Though year A has a higher proportion than other years, there is a overlap with some of the other years. But we aren’t doing this as a test, we are doing this to see what happens if you compound the the variances of the normal approximations by calculating the variance of the combined data (the effect of combining all the data then measuring the variability) compared the combined variance of the individual data points (correctly treating the samples as separate).

```
combn <- bino[2:5,]
combn$var <- combn$samplesd ^ 2
combn$varnminus1 <- combn$samplesd ^ 2 *(combn$n - 1)
combn$pooledsd <- (cumsum(combn$varnminus1) / cumsum(combn$n - 1)) ^ 0.5
combn$asonesd <- (cumsum(combn$samplemean) * (1 - cumsum(combn$samplemean)/cumsum(combn$n)))^0.5
cicmax <- (2 * combn$asonesd + cumsum(combn$samplemean)) / cumsum(combn$n)
cicmin <- (cumsum(combn$samplemean) - 2 * combn$asonesd) / cumsum(combn$n)
plot(2:5, cumsum(combn$samplemean) / cumsum(combn$n), xaxt="n", frame.plot=FALSE, xlim=c(0,6), xlab="year", ylab="sampleproportion", ylim=c(.50,.51), main="Combined proportion with\n2 sd cofidence intervals shown")
axis(1, at=1:5,labels=c("A","B","BC","BCD","BCDE"), cex.axis=0.5)
points(1, bino$samplemean[1] / bino$n[1], col="red")
for (i in 1:4){
lines(c(i+1,i+1),y=c(cicmax[i],cicmin[i]))
}
lines(c(1,1),y=c(cimax[1],cimin[1]), col="red")
```

**Note**: I would like to make it clear that I know this is a completely wrong way to combine the sample variances, I am just trying to visually show the affects of aggregating all the other samples to form one sample before doing the comparison.
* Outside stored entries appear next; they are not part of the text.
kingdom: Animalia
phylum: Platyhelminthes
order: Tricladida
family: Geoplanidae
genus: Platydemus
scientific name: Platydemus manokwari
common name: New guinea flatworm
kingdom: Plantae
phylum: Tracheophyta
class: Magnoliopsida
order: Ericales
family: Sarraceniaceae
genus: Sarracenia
In the previous graph, having the samples separate means taking the differences between the groups into account and when doing multiple testing running a correction on the data to reduce the likelihood of “having tested a lot of things you eventually get something that is significant” (c.f. Bonferroni). In this graph, by the time you the combination of B + C + D + E the rich variability in the data has been lost, and you seem to be comparing 2 things (A and BCDE) for which there seems to be no similarity what so ever.

What makes it the same class of error as multiple testing errors is the way you are underestimating the variation present when comparing one sample with several other samples. The Bonferroni correction in multiple testing is performing a similar role to the degrees of freedom in the Chi Squared test- it is acknowledging that when you have a bunch of samples that vary, that variation between samples is important. The manifestation of this fundamental issue is slightly different in the two cases- in a traditional textbook multiple testing error you are ignoring that the variation between samples and eventually striking one that is significant. In this version, In this version, the information of between sample variation is similarly ignored, and in that blindness the difference of the first sample (Year A in this example) is overemphasised by the degree to which the first sample is influenced by the same inter-sample variation that is affecting the other samples.

Blindness to what multiple samples are telling you is, in my opinion, a multiple sampling error.